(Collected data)

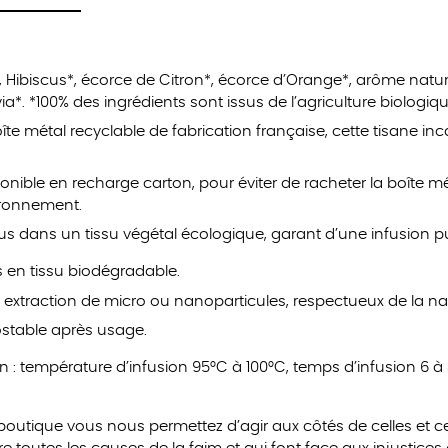
*, Hibiscus*, écorce de Citron*, écorce d’Orange*, arôme natu
ia*. *100% des ingrédients sont issus de l’agriculture biologiq
te métal recyclable de fabrication française, cette tisane inc
onible en recharge carton, pour éviter de racheter la boîte mé
ironnement.
s dans un tissu végétal écologique, garant d’une infusion pu
 en tissu biodégradable.
 extraction de micro ou nanoparticules, respectueux de la na
stable après usage.
n : température d’infusion 95°C à 100°C, temps d’infusion 6 à
boutique vous nous permettez d’agir aux côtés de celles et ce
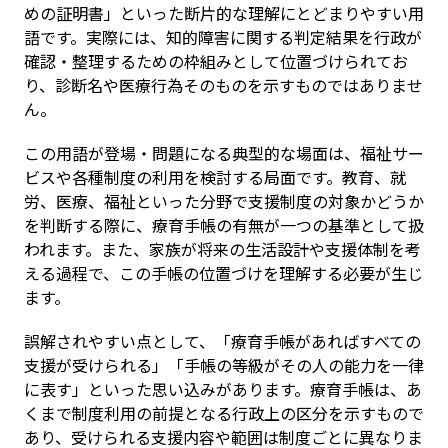
めの証明書」といった断片的な理解にとどまりやすい用
語です。実際には、知的障害に関する判定結果を行政が
確認・整理するための枠組みとして位置づけられてお
り、診断名や医療行為そのものを示すものではありませ
ん。
この用語が登場・問題になる典型的な場面は、福祉サー
ビスや各種制度の利用を検討する局面です。教育、就
労、医療、福祉といった分野で支援制度の対象かどうか
を判断する際に、療育手帳の有無が一つの基準として扱
われます。また、家族が将来の生活設計や支援体制を考
える過程で、この手帳の位置づけを理解する必要が生じ
ます。
誤解されやすい点として、「療育手帳があればすべての
支援が受けられる」「手帳の等級がその人の能力を一律
に表す」といった思い込みがあります。療育手帳は、あ
くまで制度利用の前提となる行政上の区分を示すもので
あり、受けられる支援内容や範囲は制度ごとに異なりま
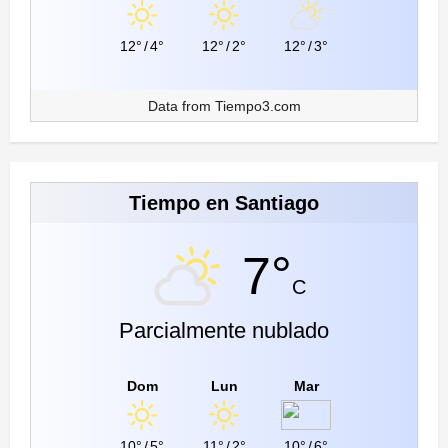
12°
/
4°
12°
/
2°
12°
/
3°
Data from
Tiempo3.com
Tiempo en Santiago
7°
C
Parcialmente nublado
Dom
Lun
Mar
10°
/
5°
11°
/
2°
10°
/
6°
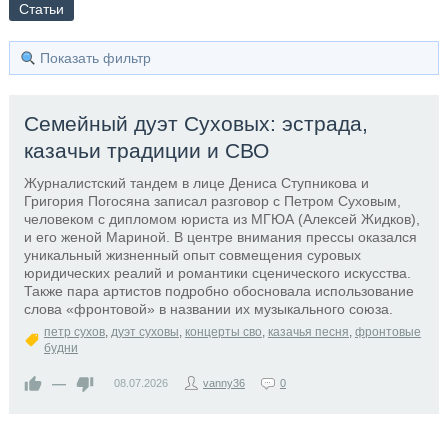
Статьи
Показать фильтр
Семейный дуэт Суховых: эстрада,
казачьи традиции и СВО
Журналистский тандем в лице Дениса Ступникова и
Григория Погосяна записал разговор с Петром Суховым,
человеком с дипломом юриста из МГЮА (Алексей Жидков),
и его женой Мариной. В центре внимания прессы оказался
уникальный жизненный опыт совмещения суровых
юридических реалий и романтики сценического искусства.
Также пара артистов подробно обосновала использование
слова «фронтовой» в названии их музыкального союза.
петр сухов
,
дуэт суховы
,
концерты сво
,
казачья песня
,
фронтовые
будни
—
08.07.2026
vanny36
0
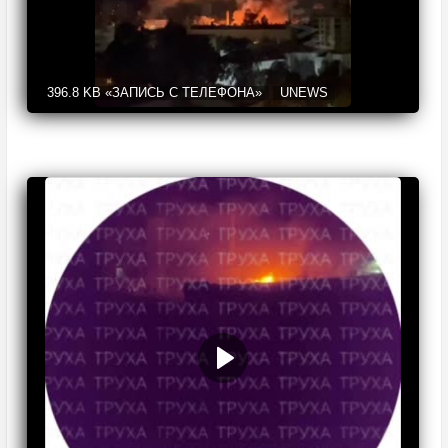
396.8 KB
«ЗАПИСЬ С ТЕЛЕФОНА»
UNEWS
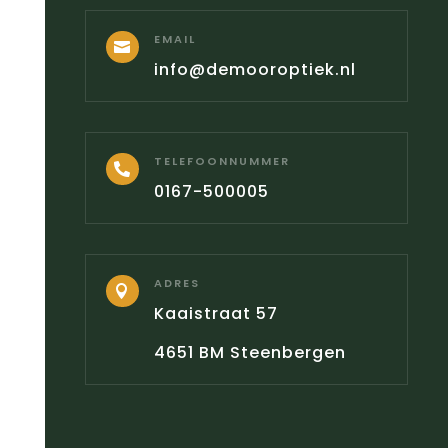
EMAIL

info@demooroptiek.nl
TELEFOONNUMMER

0167-500005
ADRES

Kaaistraat 57
4651 BM Steenbergen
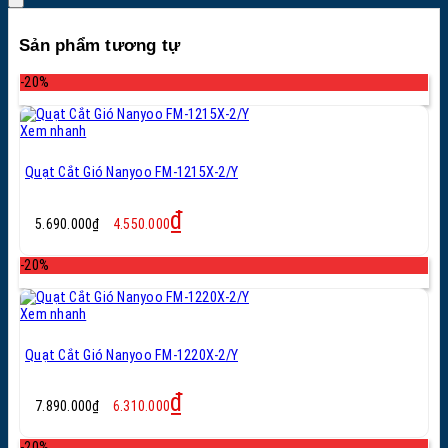
Sản phẩm tương tự
-20%
Xem nhanh
Quạt Cắt Gió Nanyoo FM-1215X-2/Y
Giá
Giá
₫
5.690.000
₫
4.550.000
gốc
hiện
là:
tại
-20%
5.690.000₫.
là:
4.550.000₫.
Xem nhanh
Quạt Cắt Gió Nanyoo FM-1220X-2/Y
Giá
Giá
₫
7.890.000
₫
6.310.000
gốc
hiện
là:
tại
-20%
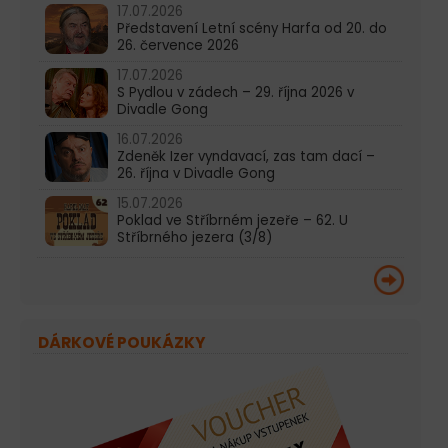
17.07.2026
Představení Letní scény Harfa od 20. do
26. července 2026
17.07.2026
S Pydlou v zádech – 29. října 2026 v
Divadle Gong
16.07.2026
Zdeněk Izer vyndavací, zas tam dací –
26. října v Divadle Gong
15.07.2026
Poklad ve Stříbrném jezeře – 62. U
Stříbrného jezera (3/8)
DÁRKOVÉ POUKÁZKY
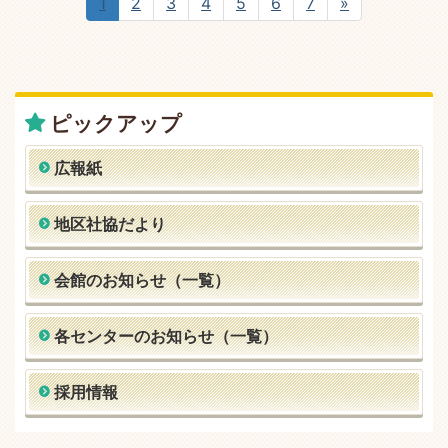
1
2
3
4
5
6
7
»
ピックアップ
広報紙
地区社協だより
会館のお知らせ（一覧）
各センターのお知らせ（一覧）
採用情報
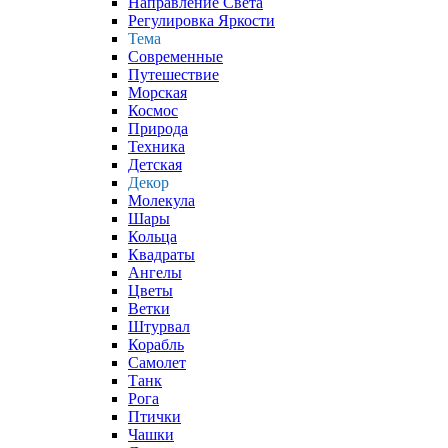
Направление Света
Регулировка Яркости
Тема
Современные
Путешествие
Морская
Космос
Природа
Техника
Детская
Декор
Молекула
Шары
Кольца
Квадраты
Ангелы
Цветы
Ветки
Штурвал
Корабль
Самолет
Танк
Рога
Птички
Чашки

**Exercise brief**: Give the text of every row above again with each "Xem nhanh" changed to "Xem chi tiết" and nothing else altered. Leave the pictures out.

**Answer to this exercise**:
*, Hibiscus*, écorce de Citron*, écorce d’Orange*, arôme natu
ia*. *100% des ingrédients sont issus de l’agriculture biologiq
te métal recyclable de fabrication française, cette tisane inc
onible en recharge carton, pour éviter de racheter la boîte mé
ironnement.
s dans un tissu végétal écologique, garant d’une infusion pu
 en tissu biodégradable.
 extraction de micro ou nanoparticules, respectueux de la na
stable après usage.
n : température d’infusion 95°C à 100°C, temps d’infusion 6 à
boutique vous nous permettez d’agir aux côtés de celles et ce
めの証明書」といった断片的な理解にとどまりやすい用
語です。実際には、知的障害に関する判定結果を行政が
確認・整理するための枠組みとして位置づけられてお
り、診断名や医療行為そのものを示すものではありませ
ん。
この用語が登場・問題になる典型的な場面は、福祉サー
ビスや各種制度の利用を検討する局面です。教育、就
労、医療、福祉といった分野で支援制度の対象かどうか
を判断する際に、療育手帳の有無が一つの基準として扱
われます。また、家族が将来の生活設計や支援体制を考
える過程で、この手帳の位置づけを理解する必要が生じ
ます。
誤解されやすい点として、「療育手帳があればすべての
支援が受けられる」「手帳の等級がその人の能力を一律
に表す」といった思い込みがあります。療育手帳は、あ
くまで制度利用の前提となる行政上の区分を示すもので
あり、受けられる支援内容や範囲は制度ごとに異なりま
12°
/
4°
12°
/
2°
12°
/
3°
Data from
Tiempo3.com
Tiempo en Santiago
7°
C
Parcialmente nublado
Dom
Lun
Mar
10°
/
5°
11°
/
2°
10°
/
6°
Статьи
Показать фильтр
Семейный дуэт Суховых: эстрада,
казачьи традиции и СВО
Журналистский тандем в лице Дениса Ступникова и
Григория Погосяна записал разговор с Петром Суховым,
человеком с дипломом юриста из МГЮА (Алексей Жидков),
и его женой Мариной. В центре внимания прессы оказался
уникальный жизненный опыт совмещения суровых
юридических реалий и романтики сценического искусства.
Также пара артистов подробно обосновала использование
слова «фронтовой» в названии их музыкального союза.
петр сухов
,
дуэт суховы
,
концерты сво
,
казачья песня
,
фронтовые
будни
—
08.07.2026
vanny36
0
396.8 KB
«ЗАПИСЬ С ТЕЛЕФОНА»
UNEWS
EMAIL

info@demooroptiek.nl
TELEFOONNUMMER

0167-500005
ADRES

Kaaistraat 57
4651 BM Steenbergen
Sản phẩm tương tự
-20%
Xem chi tiết
Quạt Cắt Gió Nanyoo FM-1215X-2/Y
Giá
Giá
₫
5.690.000
₫
4.550.000
gốc
hiện
là:
tại
-20%
5.690.000₫.
là:
4.550.000₫.
Xem chi tiết
Quạt Cắt Gió Nanyoo FM-1220X-2/Y
Giá
Giá
₫
7.890.000
₫
6.310.000
gốc
hiện
là:
tại
-20%
17.07.2026
Představení Letní scény Harfa od 20. do
26. července 2026
17.07.2026
S Pydlou v zádech – 29. října 2026 v
Divadle Gong
16.07.2026
Zdeněk Izer vyndavací, zas tam dací –
26. října v Divadle Gong
15.07.2026
Poklad ve Stříbrném jezeře – 62. U
Stříbrného jezera (3/8)
DÁRKOVÉ POUKÁZKY
1
2
3
4
5
6
7
»
ピックアップ
広報紙
地区社協だより
会館のお知らせ（一覧）
各センターのお知らせ（一覧）
採用情報
Направление Света
Регулировка Яркости
Тема
Современные
Путешествие
Морская
Космос
Природа
Техника
Детская
Декор
Молекула
Шары
Кольца
Квадраты
Ангелы
Цветы
Ветки
Штурвал
Корабль
Самолет
Танк
Рога
Птички
Чашки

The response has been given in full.